▶ **Text for analysis**
Originally Posted by *annmartina* 
Hey there . . . unfortunately I'm a newbie to cloth diapers myself so I can't answer your question, but I just wanted to tell you if you use Simple Green, be really careful not to get any on your skin or leave any residue anywhere your lo's might touch it. My anatomy professor in college (who was an M.D.) said that before being diluted it is the most toxic cleaning substance on the market for home (non-commercial) use, many times more toxic than Windex or some other cleansers.

Wow...that's scary. Simple Green says that it is non toxic though, so how can they say that if they are more toxic than other cleaners?


----------



## TayNKegsmama (Feb 20, 2008)

Actually Charlies will remove the crud in your washer. It says on the bag for first time users to run a hot load with 2 scoops and some rags to help rid the residue. YOu will get so much suds those first few loads, you'll need to do a few to get it all out. After that tho you are good to go!

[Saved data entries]

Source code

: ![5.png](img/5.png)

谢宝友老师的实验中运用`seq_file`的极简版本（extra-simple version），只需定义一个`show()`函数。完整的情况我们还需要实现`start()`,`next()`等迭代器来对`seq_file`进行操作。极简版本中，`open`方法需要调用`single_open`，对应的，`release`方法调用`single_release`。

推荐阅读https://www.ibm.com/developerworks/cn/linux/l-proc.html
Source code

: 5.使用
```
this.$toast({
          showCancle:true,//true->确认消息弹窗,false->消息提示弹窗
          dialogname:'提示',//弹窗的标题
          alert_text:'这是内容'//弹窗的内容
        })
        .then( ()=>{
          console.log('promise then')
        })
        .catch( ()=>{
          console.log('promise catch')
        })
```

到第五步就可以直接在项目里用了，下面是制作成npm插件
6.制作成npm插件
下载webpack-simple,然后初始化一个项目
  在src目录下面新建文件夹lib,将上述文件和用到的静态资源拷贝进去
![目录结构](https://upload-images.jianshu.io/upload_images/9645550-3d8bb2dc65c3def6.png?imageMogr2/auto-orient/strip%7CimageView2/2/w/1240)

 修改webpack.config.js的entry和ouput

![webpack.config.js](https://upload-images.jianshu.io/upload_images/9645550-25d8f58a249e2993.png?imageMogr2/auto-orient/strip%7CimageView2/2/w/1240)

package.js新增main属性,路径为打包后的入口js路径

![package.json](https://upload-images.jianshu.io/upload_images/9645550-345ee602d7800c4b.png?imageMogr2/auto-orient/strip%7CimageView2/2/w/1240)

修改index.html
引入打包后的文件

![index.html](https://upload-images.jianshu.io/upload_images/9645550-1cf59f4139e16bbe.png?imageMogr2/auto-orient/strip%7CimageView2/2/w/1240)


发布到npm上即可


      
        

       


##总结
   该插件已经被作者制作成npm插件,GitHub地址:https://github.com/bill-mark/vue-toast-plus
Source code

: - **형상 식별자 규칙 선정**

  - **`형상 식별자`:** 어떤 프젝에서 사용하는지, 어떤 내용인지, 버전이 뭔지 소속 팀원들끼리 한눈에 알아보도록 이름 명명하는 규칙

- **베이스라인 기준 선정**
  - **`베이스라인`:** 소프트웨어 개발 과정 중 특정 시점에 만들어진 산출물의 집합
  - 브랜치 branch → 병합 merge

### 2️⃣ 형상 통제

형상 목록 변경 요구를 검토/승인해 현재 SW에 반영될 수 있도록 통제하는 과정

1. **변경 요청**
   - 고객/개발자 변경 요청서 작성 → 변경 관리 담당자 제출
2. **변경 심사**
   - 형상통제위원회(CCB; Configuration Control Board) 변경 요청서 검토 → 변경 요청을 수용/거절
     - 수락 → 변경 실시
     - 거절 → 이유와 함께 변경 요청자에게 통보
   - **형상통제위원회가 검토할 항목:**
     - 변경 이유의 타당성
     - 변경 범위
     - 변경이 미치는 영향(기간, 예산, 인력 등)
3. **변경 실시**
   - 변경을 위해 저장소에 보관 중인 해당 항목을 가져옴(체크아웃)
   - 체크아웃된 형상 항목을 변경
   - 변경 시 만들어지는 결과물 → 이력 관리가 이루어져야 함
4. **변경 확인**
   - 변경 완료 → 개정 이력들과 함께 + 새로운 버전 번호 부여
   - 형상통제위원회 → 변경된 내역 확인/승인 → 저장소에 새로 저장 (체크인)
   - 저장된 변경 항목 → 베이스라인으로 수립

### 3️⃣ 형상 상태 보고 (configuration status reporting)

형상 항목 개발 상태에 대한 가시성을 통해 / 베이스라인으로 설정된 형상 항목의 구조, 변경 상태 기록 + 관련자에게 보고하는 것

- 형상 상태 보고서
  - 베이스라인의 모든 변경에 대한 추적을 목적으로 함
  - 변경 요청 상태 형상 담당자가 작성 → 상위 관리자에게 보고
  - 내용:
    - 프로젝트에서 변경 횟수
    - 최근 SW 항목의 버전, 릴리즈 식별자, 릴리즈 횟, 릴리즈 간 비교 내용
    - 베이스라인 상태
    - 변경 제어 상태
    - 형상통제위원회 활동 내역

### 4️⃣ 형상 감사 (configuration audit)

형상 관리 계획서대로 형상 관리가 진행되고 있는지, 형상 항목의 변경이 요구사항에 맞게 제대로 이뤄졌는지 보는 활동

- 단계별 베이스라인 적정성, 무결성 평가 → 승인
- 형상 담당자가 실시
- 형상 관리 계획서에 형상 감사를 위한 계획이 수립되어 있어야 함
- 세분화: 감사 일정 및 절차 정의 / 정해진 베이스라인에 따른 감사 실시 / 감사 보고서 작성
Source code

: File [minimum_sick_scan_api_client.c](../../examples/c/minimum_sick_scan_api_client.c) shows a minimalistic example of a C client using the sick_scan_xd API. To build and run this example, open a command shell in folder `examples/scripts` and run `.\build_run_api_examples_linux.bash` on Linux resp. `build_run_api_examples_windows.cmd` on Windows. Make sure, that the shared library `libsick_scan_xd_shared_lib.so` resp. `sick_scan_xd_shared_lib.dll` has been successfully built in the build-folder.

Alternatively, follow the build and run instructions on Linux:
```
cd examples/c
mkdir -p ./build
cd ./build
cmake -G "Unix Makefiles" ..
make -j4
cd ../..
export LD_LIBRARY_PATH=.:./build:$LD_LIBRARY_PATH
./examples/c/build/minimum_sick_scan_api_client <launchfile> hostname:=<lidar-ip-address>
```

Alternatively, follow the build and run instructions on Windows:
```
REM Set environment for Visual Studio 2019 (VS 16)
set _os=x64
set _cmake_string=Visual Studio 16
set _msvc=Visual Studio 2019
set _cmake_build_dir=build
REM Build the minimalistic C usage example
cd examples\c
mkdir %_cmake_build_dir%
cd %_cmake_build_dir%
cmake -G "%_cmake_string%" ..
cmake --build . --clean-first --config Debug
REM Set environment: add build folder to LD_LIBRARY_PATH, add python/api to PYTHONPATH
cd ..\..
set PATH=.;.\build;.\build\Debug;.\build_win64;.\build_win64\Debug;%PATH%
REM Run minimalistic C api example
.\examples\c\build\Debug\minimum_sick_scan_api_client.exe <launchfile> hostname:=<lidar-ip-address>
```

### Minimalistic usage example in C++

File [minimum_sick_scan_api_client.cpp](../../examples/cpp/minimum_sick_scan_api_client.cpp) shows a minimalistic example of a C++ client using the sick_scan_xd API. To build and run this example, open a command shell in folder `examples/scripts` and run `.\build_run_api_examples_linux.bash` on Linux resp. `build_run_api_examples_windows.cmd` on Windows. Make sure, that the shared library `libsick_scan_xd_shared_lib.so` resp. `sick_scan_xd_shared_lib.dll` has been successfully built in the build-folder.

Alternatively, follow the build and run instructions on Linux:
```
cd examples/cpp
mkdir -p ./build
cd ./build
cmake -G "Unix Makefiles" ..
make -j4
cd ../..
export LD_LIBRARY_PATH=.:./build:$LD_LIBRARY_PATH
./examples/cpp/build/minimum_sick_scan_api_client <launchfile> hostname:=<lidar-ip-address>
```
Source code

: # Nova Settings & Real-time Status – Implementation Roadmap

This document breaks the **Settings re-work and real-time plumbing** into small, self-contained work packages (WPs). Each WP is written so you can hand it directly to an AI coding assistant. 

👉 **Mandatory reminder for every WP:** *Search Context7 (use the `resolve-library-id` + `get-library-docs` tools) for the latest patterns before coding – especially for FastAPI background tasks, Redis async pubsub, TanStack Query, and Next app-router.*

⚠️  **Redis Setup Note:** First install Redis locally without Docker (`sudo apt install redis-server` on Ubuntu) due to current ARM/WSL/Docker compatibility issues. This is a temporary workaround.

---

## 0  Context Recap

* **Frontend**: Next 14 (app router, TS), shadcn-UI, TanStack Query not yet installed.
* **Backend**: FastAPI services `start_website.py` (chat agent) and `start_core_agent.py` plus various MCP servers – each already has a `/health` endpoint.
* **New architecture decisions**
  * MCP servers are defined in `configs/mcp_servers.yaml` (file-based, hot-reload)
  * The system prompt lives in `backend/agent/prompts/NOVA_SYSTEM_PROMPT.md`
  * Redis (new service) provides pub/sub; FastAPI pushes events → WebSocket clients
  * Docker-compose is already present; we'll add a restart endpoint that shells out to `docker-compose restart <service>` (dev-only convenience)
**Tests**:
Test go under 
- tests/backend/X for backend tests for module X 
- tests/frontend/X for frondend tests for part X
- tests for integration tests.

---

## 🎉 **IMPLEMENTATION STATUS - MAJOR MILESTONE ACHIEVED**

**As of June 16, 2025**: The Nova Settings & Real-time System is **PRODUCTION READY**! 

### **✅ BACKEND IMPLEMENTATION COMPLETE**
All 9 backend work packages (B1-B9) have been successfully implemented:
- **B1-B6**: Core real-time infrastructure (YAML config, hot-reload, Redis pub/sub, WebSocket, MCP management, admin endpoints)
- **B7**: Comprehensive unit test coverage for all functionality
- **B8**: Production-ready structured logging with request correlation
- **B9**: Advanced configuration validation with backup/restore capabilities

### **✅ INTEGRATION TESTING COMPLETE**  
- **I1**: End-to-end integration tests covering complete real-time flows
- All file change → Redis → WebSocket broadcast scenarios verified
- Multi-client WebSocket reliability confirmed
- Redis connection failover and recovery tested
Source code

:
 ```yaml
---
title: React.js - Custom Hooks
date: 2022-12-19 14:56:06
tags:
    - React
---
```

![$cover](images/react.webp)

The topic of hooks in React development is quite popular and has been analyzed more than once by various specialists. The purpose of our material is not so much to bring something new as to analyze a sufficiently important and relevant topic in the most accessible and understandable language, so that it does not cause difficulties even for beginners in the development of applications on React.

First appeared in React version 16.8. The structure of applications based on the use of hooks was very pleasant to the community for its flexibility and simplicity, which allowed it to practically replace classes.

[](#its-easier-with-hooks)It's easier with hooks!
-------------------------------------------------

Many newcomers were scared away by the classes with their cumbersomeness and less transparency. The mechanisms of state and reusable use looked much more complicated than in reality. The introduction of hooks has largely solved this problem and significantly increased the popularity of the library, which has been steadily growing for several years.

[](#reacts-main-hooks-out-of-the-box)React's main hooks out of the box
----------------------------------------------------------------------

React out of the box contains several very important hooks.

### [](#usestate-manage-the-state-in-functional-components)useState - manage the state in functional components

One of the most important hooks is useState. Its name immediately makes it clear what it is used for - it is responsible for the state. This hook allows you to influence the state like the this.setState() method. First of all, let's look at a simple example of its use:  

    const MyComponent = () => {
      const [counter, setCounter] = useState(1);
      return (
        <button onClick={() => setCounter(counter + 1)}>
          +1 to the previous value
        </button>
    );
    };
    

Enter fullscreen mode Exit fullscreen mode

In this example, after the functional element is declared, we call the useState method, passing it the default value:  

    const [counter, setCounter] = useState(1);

▶ **To do**
1 - Answer each question from the forum thread about cleaning products.
(a) According to the anatomy professor, how toxic is Simple Green before it is diluted?
(b) What does Simple Green itself say about its toxicity?
(c) What does the Charlies bag tell first-time users to do?
2 - From the forum thread about cleaning products, extract the passage starting at "Actually Charlies will" and ending at "good to go!".
3 - Write what comes next in the forum thread about cleaning products, beginning after its final sentence.
These rows have nothing to do with the work on the thread.

▶ **Answer list**
1 -
(a) It is the most toxic cleaning substance on the market for home (non-commercial) use, many times more toxic than Windex or some other cleansers.
(b) It says that it is non toxic.
(c) Run a hot load with 2 scoops and some rags to help rid the residue.

2 -
Actually Charlies will remove the crud in your washer. It says on the bag for first time users to run a hot load with 2 scoops and some rags to help rid the residue. YOu will get so much suds those first few loads, you'll need to do a few to get it all out. After that tho you are good to go!

3 -
I would think that the simple green wouldnt be "toxic" per say when it is undiluted, but would defintely be an irritant to skin if it came in contact. Thats some wonderfully powerful stuff there!


----------



## nighten (Oct 18, 2005)

We used SG to clean the washer and it worked great. Put about 2 tblsp in with an old ratty towel and run a hot wash with an extra rinse after. It won't leave a residue on subsequent washes.

Charlie's will remove the residue on the washer, but it's quicker IME to use SG, and far less risk of the residue coming off the washer onto clothes or dipes.


----------



## Mama Poot (Jun 12, 2006)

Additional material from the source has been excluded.